▶ **Exercise objective**
The entries are to be repeated exactly, with all pictures omitted.

▶ **Data extracts**
==================================================

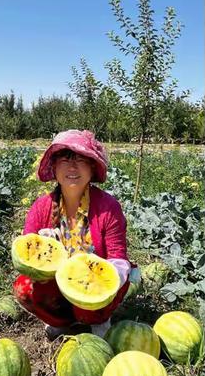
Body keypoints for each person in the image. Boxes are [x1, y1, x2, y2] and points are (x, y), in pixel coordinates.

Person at [14, 129, 132, 338]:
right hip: (56, 283)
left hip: (92, 283)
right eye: (65, 159)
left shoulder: (108, 207)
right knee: (24, 287)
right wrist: (42, 248)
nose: (72, 166)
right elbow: (28, 252)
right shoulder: (41, 207)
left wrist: (109, 277)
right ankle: (60, 321)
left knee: (92, 300)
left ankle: (98, 320)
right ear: (54, 167)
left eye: (81, 159)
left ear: (92, 167)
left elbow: (118, 257)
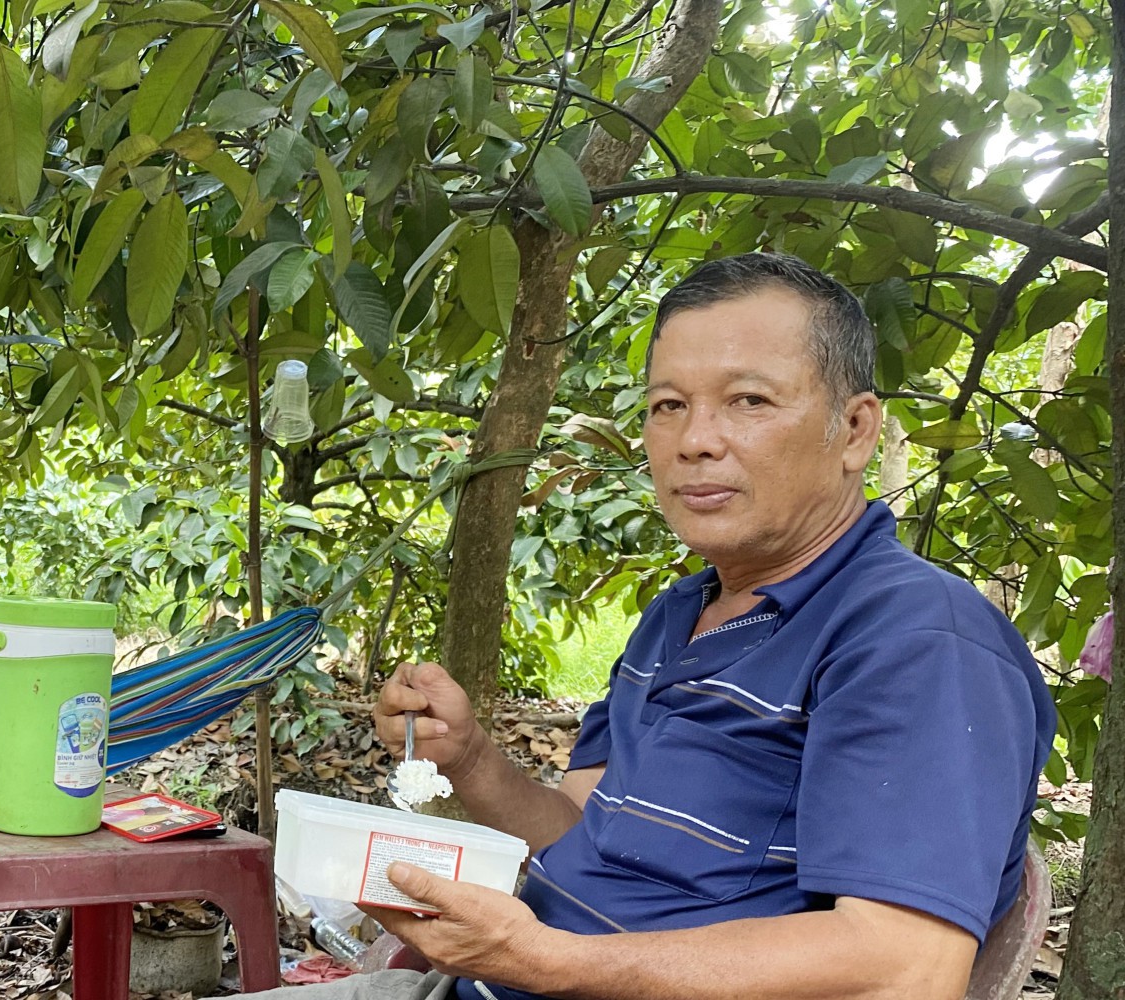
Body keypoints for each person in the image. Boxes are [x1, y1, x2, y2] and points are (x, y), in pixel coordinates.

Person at [245, 253, 1057, 1000]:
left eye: (749, 401)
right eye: (669, 406)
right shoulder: (680, 616)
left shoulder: (916, 638)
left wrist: (541, 959)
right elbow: (581, 833)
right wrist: (471, 759)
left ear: (855, 431)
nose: (695, 442)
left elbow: (904, 967)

==================================================

▶ **Answer for the task**
Body keypoints for each person in the image. Boxes are [x1, y1, x2, y2] and points are (x, y), in pixel coordinates.

Person at [14, 129, 132, 338]:
right hip: (56, 283)
left hip: (92, 283)
right eye: (65, 159)
left shoulder: (108, 207)
right knee: (24, 287)
right wrist: (42, 248)
nose: (72, 166)
right elbow: (28, 252)
right shoulder: (41, 207)
left wrist: (109, 277)
right ankle: (60, 321)
left knee: (92, 300)
left ankle: (98, 320)
right ear: (54, 167)
left eye: (81, 159)
left ear: (92, 167)
left elbow: (118, 257)
Body keypoints for each person in the image. Boxes are [x1, y1, x2, y2] and points are (x, y), in pixel coordinates.

Person at [245, 253, 1057, 1000]:
left eye: (749, 401)
right eye: (669, 406)
right shoulder: (680, 616)
left shoulder: (916, 638)
left wrist: (541, 959)
right elbow: (581, 833)
right wrist: (471, 759)
left ear: (855, 431)
nose: (695, 442)
left elbow: (904, 967)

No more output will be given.